Так сугубый политический расчет был отвергнут: император показал себя заботливым отцом в не меньшей степени, чем прагматически настроенным государем. Но ответа на вопрос: что делать с женитьбой цесаревича, так и не было. Н. К. Гирс дипломатично отложил его на неопределенное будущее, признав сложность выбора решения для императора-отца, с одной стороны, желавшего счастья любимому сыну, а с другой — вынужденного учитывать интересы России. «Тут решение слишком трудно, — говорил Гирс, — и лучше предоставить его Провидению, которое внушит Николаю Александровичу самый подходящий выбор» [37] . Здесь мы снова сталкиваемся с идеей Провидения (или Промысла): в нашем случае именно оно и должно было внушить цесаревичу, кто достоин стать его невестой! Хотя министр иностранных дел уже тогда высказывал предположение, что женой наследника русского престола станет именно Алиса Гессенская.
37
Дневник В. Н. Ламздорфа (1886–1890). Запись от 4 января 1889 г.
На состоявшемся в конце января 1889 года придворном балу за молодой принцессой наблюдали сотни глаз: ее сравнивали со старшей сестрой — супругой великого князя Сергея Александровича, говорили, что она «в жанре своей сестры, но не красива, лицо красно даже под бровями», ее походку называли неграциозной, а фигуру слишком выдающейся вперед. Обратили внимание и на то, что с наследником они танцевали молча. Но прошло совсем немного времени, и при дворе заговорили о красоте Алисы, что некоторые восприняли как знак, свидетельствующий о скорой помолвке. Ее, конечно, не переставали сравнивать со старшей сестрой, чья красота не подвергалась сомнению, но при этом подчеркивалось, что лицо юной Алисы более умное и выразительное, а улыбка — более приветливая. Она была скорее англичанка, чем немка, много говорила по-английски (даже с сестрой).
При русском дворе Алиса встретила странный прием: с одной стороны, возможная невеста цесаревича, с другой — представительница маленького немецкого герцогства, и только. Тем более что Alix была в России уже не в первый раз: в 1884 году она приезжала на свадьбу сестры. Уже тогда говорили, что она — невеста цесаревича, а ее сестру Ирену пророчили в жены великому князю Михаилу Михайловичу. Но тогда оба великих князя сторонились гессенских принцесс, не танцевали с ними. «Алиса тогда была очень мила, с большими распущенными волосами. Мило себя держала», — вспоминала А. Богданович. Впрочем, относительно чувств шестнадцатилетнего наследника и двенадцатилетней девочки существуют и другие мнения, подтверждаемые более поздними записями в дневнике самого Николая II. «Моя мечта, — писал он в декабре 1891 года, — когда-либо жениться на Алисе Г. Я давно ее люблю, но еще глубже и сильнее с 1889 года, когда она провела шесть недель в Петербурге».

** Содержание данных **
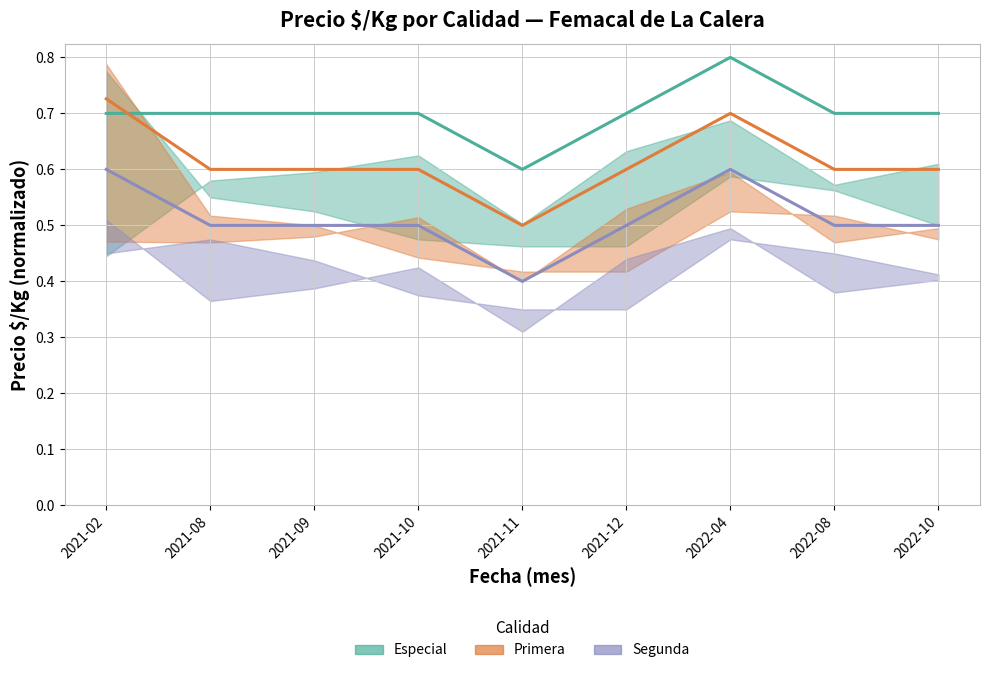

At which category does Segunda reach its first local peak?

2022-04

** Условие задания **
Определите, соответствует ли отрывку каждое из утверждений ниже, и подтвердите ответ «да» или «нет» точной цитатой из отрывка.
1. Алиса впервые приехала в Россию в 1889 году.
2. На придворном балу в конце января 1889 года Алиса и наследник танцевали молча.
3. Гирс советовал императору самому безотлагательно выбрать невесту для сына.

** Решение задачи **
1. Нет: «Тем более что Alix была в России уже не в первый раз: в 1884 году она приезжала на свадьбу сестры».
2. Да: «Обратили внимание и на то, что с наследником они танцевали молча».
3. Нет: «Тут решение слишком трудно, — говорил Гирс, — и лучше предоставить его Провидению, которое внушит Николаю Александровичу самый подходящий выбор».